Now guess what, the movie is at 7.6 scored over a full point higher than the lovers/ haters average, which means most people think it is executed pretty damn well, since an average doesn't go up or down that much with individual ratings of over 216,000 users.

In the end, any movie rated over 6.7 in your area of interest should do just fine as an enjoyable movie. To you.

reply

how could it have gotton a wide release - its against an establishment the establishment would love to establish

reply

It’s at 7.5 now, which I think is reasonable. Personally, I rate it 7/10.

reply

It's watchable. It has lots of plot holes, or at least logical inconsistencies, the story is run-of-the-mill even with the supposed 'twists' (which do not add much in the end). It's drab, gloomy, dark, grey, colorless and visually boring. Motorcycle helmets? Come on. How lazy is that?

Also, people without emotions are more free to kill and have no remorse about it, so it would be more dangerous to make everyone into these sociopaths and psychopaths by emotion-eliminating. So it makes no sense.

How does admiring something elevated, like a beautiful piece of art or music, lead to wars? Isn't it worse to have bullets than emotions coming at ya?

The other silly points; the 'gun kata', as ridiculous as it is on many levels, is rendered even more goofy by the explanation. Probability?

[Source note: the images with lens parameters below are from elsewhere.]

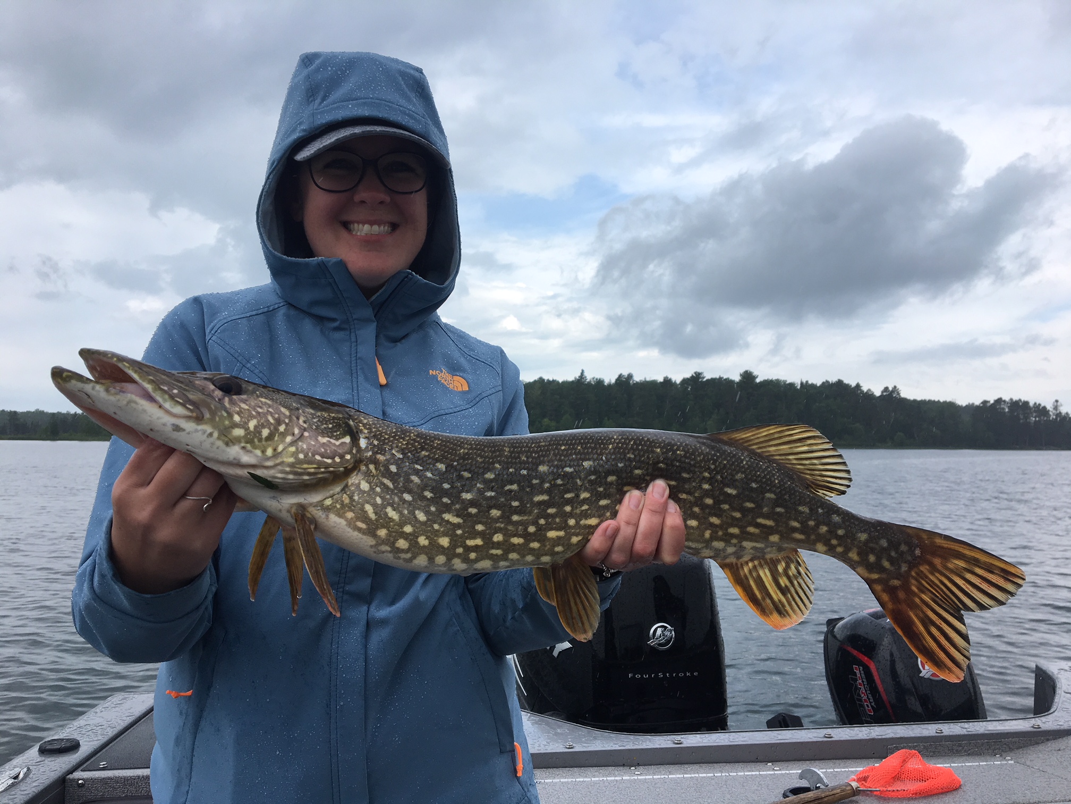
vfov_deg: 48.2
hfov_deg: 61.7
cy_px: 402
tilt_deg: +4.5
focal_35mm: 29
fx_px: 897
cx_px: 536
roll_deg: -0.1
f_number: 2.2
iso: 25
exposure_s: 1/699
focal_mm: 4.15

I guess because of the silly premise, they couldn't use 'intuition', which would've been way more 'kung fu' and cool in my opinion. Like Shao-Lin monks, Zen masters, etc., with rigorous training and meditation and spiritual techniques, the clerics (the name almost seems like there was a spiritual component to it) could've learned to use intuitive prediction so efficiently, they would know where to shoot automatically - the way Bruce Lee used to fight. He was so beyond 'thinking' when fighting, that his body just 'hit by itself'.

But sure, go with 'probability' and that crappy 60fps-footage with 50% frames removed, so we don't even get to see smooth, motionblurred motion, but this jerky awfulness.

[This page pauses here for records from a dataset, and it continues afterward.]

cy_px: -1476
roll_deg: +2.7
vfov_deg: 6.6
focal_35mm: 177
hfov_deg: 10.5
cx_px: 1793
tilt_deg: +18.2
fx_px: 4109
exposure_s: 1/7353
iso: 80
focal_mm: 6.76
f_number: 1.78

And so many people so emotions all the time and so openly, that -someone- should've reacted to at least -some- of it. But no.. the boss screams in anger, the other cleric SMILES (what a giveaway!) and so on and so forth, and no one thinks to question it..

Of course the ridiculous puppy-scene takes the cake. GROAN.

And why does the main actor look like Keanu Reeves? Did they really want to mimic "The Matrix" (1999) THAT bad? At least dress the clerics in white or something.. but no.


reply

So basically, if you have seen "The Matrix" (1999) and know about 'Nineteen-Eighty-Four', and some other old books, there's basically nothing this movie offers you besides some nonsensical scenes, puppies and the action scenes, which are, as I mentioned, shot with high-speed camera, with frames removed, so we don't even get motion blur.

But 'cool' is what matters, I guess.. so keep dressing in black coats and capes and leather and whatnot, and have everything be as dark, gloomy, grey and colorless and possible, and expect to ride on other movies' coattails, and you get this kind of a result.

Some day colors will come back... even if the eighties never will, at least it will be something.

reply

Many good points, though I don't agree with your view of the visual design. I think drab, gray and gloomy are good choices considering the film's main theme. It seems a good way of displaying a world where human emotion is banned by a tyrannical government.

I don't understand what effect is achieved by "60fps-footage with 50% frames removed". Is that a way of speeding up the film?